EXPLORE THE MATERIAL -
A: Can you return the part of the passage on the 40% IGR remittance starting at "SSUCOEN noted that" and ending at "political elites’ indulgences."?
B: What is the Spanish translation of this sentence from the passage on the 40% IGR remittance: "For the record, Colleges of Education do not have anything called IGR."

PROVIDED TEXT -
· · · ·

SSUCOEN noted that all the Adjustments in the revenue will now pass unto the parents because students have to be charged the 40% to each subhead as IGR to the government in order for colleges of education in Nigeria to survive.

“For the record, Colleges of Education do not have anything called IGR. What students pay (as paltry sums) are service charge for students ID card, hostel maintenance, games, etc.

“It is unbelievable and mind blogging to note that the federal government wants Colleges of Education who are barely struggling to survive, and whose overhead cannot even pay for diesel or electricity bills, not to talk of students hostels and other logistics, would be asked to remit 40% of what they collect as registration fee from students as Internally Generated Revenue (IGR) to the federal government coffers to fund political elites’ indulgences.

“President Bola Ahmed Tinubu is really having a ball at the expense of the rest of Nigerians. He has become so comfortable in his presidential villa that he now wants to deny the children of the masses access to quality Education.

“This is a cruel suffocation of federal Colleges of Education that are barely hanging on! It betrays not just a profound poverty of imagination but a studied design to snuff out the last evidence of life in our Colleges. Since children of the elite no longer attend public tertiary Institutions in Nigeria, it’s easy to see why the government wants to kill them by surreptitious actions.

· · · ·

SOURCE MATERIAL -
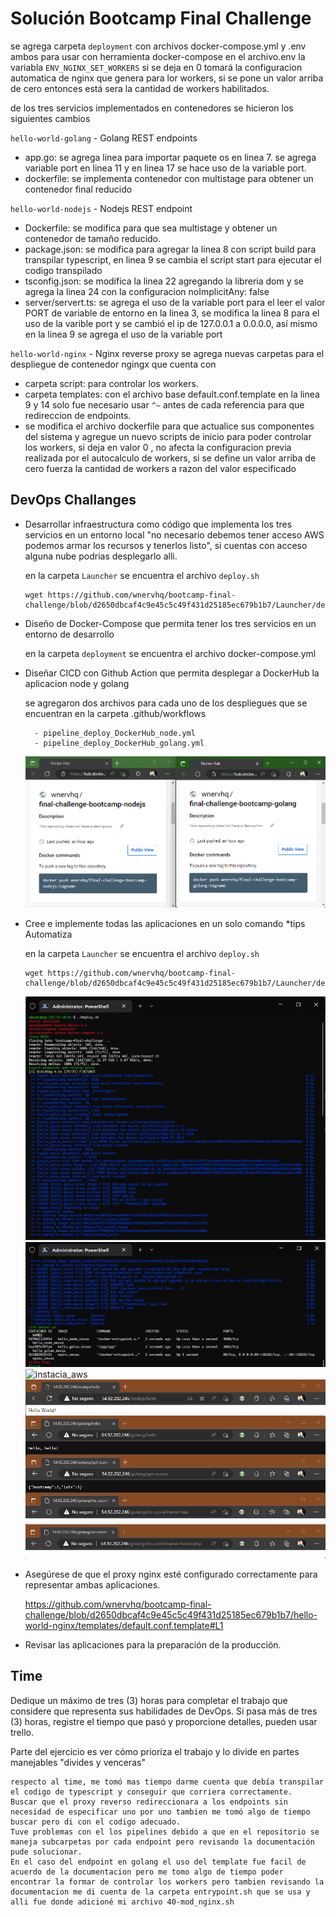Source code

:# Solución Bootcamp Final Challenge

se agrega carpeta ``deployment`` con archivos docker-compose.yml y .env ambos para usar con herramienta docker-compose
en el archivo.env la variabla ``ENV_NGINX_SET_WORKERS`` si se deja en 0 tomará la configuracion automatica de nginx que genera para lor workers, si se pone un valor arriba de cero entonces está sera la cantidad de workers habilitados.


de los tres servicios implementados en contenedores se hicieron los siguientes cambios

`hello-world-golang` - Golang REST endpoints
- app.go: se agrega linea para importar paquete os en linea 7. se agrega variable port en linea 11 y en linea 17 se hace uso de la variable port.
- dockerfile: se implementa contenedor con multistage para obtener un contenedor final reducido

`hello-world-nodejs` - Nodejs REST endpoint
- Dockerfile: se modifica para que sea multistage y obtener un contenedor de tamaño reducido.
- package.json: se modifica para agregar la linea 8 con script build para transpilar typescript, en linea 9 se cambia el script start para ejecutar el codigo transpilado
- tsconfig.json: se modifica la linea 22 agregando la libreria dom y se agrega la linea 24 con la configuracion noImplicitAny: false
- server/servert.ts: se agrega el uso de la variable port para el leer el valor PORT de variable de entorno en la linea 3, se modifica la linea 8 para el uso de la varible port y se cambió el ip de 127.0.0.1 a 0.0.0.0, así mismo en la linea 9 se agrega el uso de la variable port

`hello-world-nginx` - Nginx reverse proxy
se agrega nuevas carpetas para el despliegue de contenedor ngingx que cuenta con 
- carpeta script: para controlar los workers.
- carpeta templates: con el archivo base default.conf.template  en la linea 9 y 14 solo fue necesario usar ``^~`` antes de cada referencia para que redireccion de endpoints.
- se modifica el archivo dockerfile para que actualice sus componentes del sistema y agregue un nuevo scripts de inicio para poder controlar los workers, si deja en valor 0 , no afecta la configuracion previa realizada por el autocalculo de workers, si se define un valor arriba de cero fuerza la cantidad de workers a razon del valor especificado

## DevOps Challanges

- Desarrollar infraestructura como código que implementa los tres servicios en un entorno local "no necesario debemos tener acceso AWS podemos armar los recursos y tenerlos listo", si cuentas con acceso alguna nube podrias desplegarlo alli.   

    en la carpeta ``Launcher`` se encuentra el archivo ``deploy.sh`` 
    
      wget https://github.com/wnervhq/bootcamp-final-challenge/blob/d2650dbcaf4c9e45c5c49f431d25185ec679b1b7/Launcher/deploy.sh

    

- Diseño de Docker-Compose que permita tener los tres servicios en un entorno de desarrollo
        
    en la carpeta ``deployment`` se encuentra el archivo docker-compose.yml

- Diseñar CICD con Github Action que permita desplegar a DockerHub la aplicacion node y golang  
    
    se agregaron dos archivos para cada uno de los despliegues que se encuentran en la carpeta .github/workflows
        
        - pipeline_deploy_DockerHub_node.yml
        - pipeline_deploy_DockerHub_golang.yml

    ![docker_hub](images/docker_hub.png)   

- Cree e implemente todas las aplicaciones en un solo comando *tips Automatiza

    en la carpeta ``Launcher`` se encuentra el archivo ``deploy.sh`` 
    
      wget https://github.com/wnervhq/bootcamp-final-challenge/blob/d2650dbcaf4c9e45c5c49f431d25185ec679b1b7/Launcher/deploy.sh

    ![deploy](images/deploy.sh.png)   
    ![deploy2](images/deploy2.sh.png)   
    ![instacia_aws](images/instacia_aws.png)   
    ![links_prueba](images/links_prueba.png)   

- Asegúrese de que el proxy nginx esté configurado correctamente para representar ambas aplicaciones.   

    https://github.com/wnervhq/bootcamp-final-challenge/blob/d2650dbcaf4c9e45c5c49f431d25185ec679b1b7/hello-world-nginx/templates/default.conf.template#L1

- Revisar las aplicaciones para la preparación de la producción.


## Time

Dedique un máximo de tres (3) horas para completar el trabajo que considere que representa sus habilidades de DevOps. Si pasa más de tres (3) horas, registre el tiempo que pasó y proporcione detalles, pueden usar trello. 

Parte del ejercicio es ver cómo prioriza el trabajo y lo divide en partes manejables "divides y venceras"

    respecto al time, me tomó mas tiempo darme cuenta que debía transpilar el codigo de typescript y conseguir que corriera correctamente.
    Buscar que el proxy reverso redireccionara a los endpoints sin necesidad de especificar uno por uno tambien me tomó algo de tiempo buscar pero di con el codigo adecuado.
    Tuve problemas con el los pipelines debido a que en el repositorio se maneja subcarpetas por cada endpoint pero revisando la documentación pude solucionar.
    En el caso del endpoint en golang el uso del template fue facil de acuerdo de la documentacion pero me tomo algo de tiempo poder encontrar la formar de controlar los workers pero tambien revisando la documentacion me di cuenta de la carpeta entrypoint.sh que se usa y alli fue donde adicioné mi archivo 40-mod_nginx.sh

· · · ·

SET OF ANSWERS -
A:
SSUCOEN noted that all the Adjustments in the revenue will now pass unto the parents because students have to be charged the 40% to each subhead as IGR to the government in order for colleges of education in Nigeria to survive.

“For the record, Colleges of Education do not have anything called IGR. What students pay (as paltry sums) are service charge for students ID card, hostel maintenance, games, etc.

“It is unbelievable and mind blogging to note that the federal government wants Colleges of Education who are barely struggling to survive, and whose overhead cannot even pay for diesel or electricity bills, not to talk of students hostels and other logistics, would be asked to remit 40% of what they collect as registration fee from students as Internally Generated Revenue (IGR) to the federal government coffers to fund political elites’ indulgences.

B: Para que conste, los Colegios de Educación no tienen nada llamado IGR.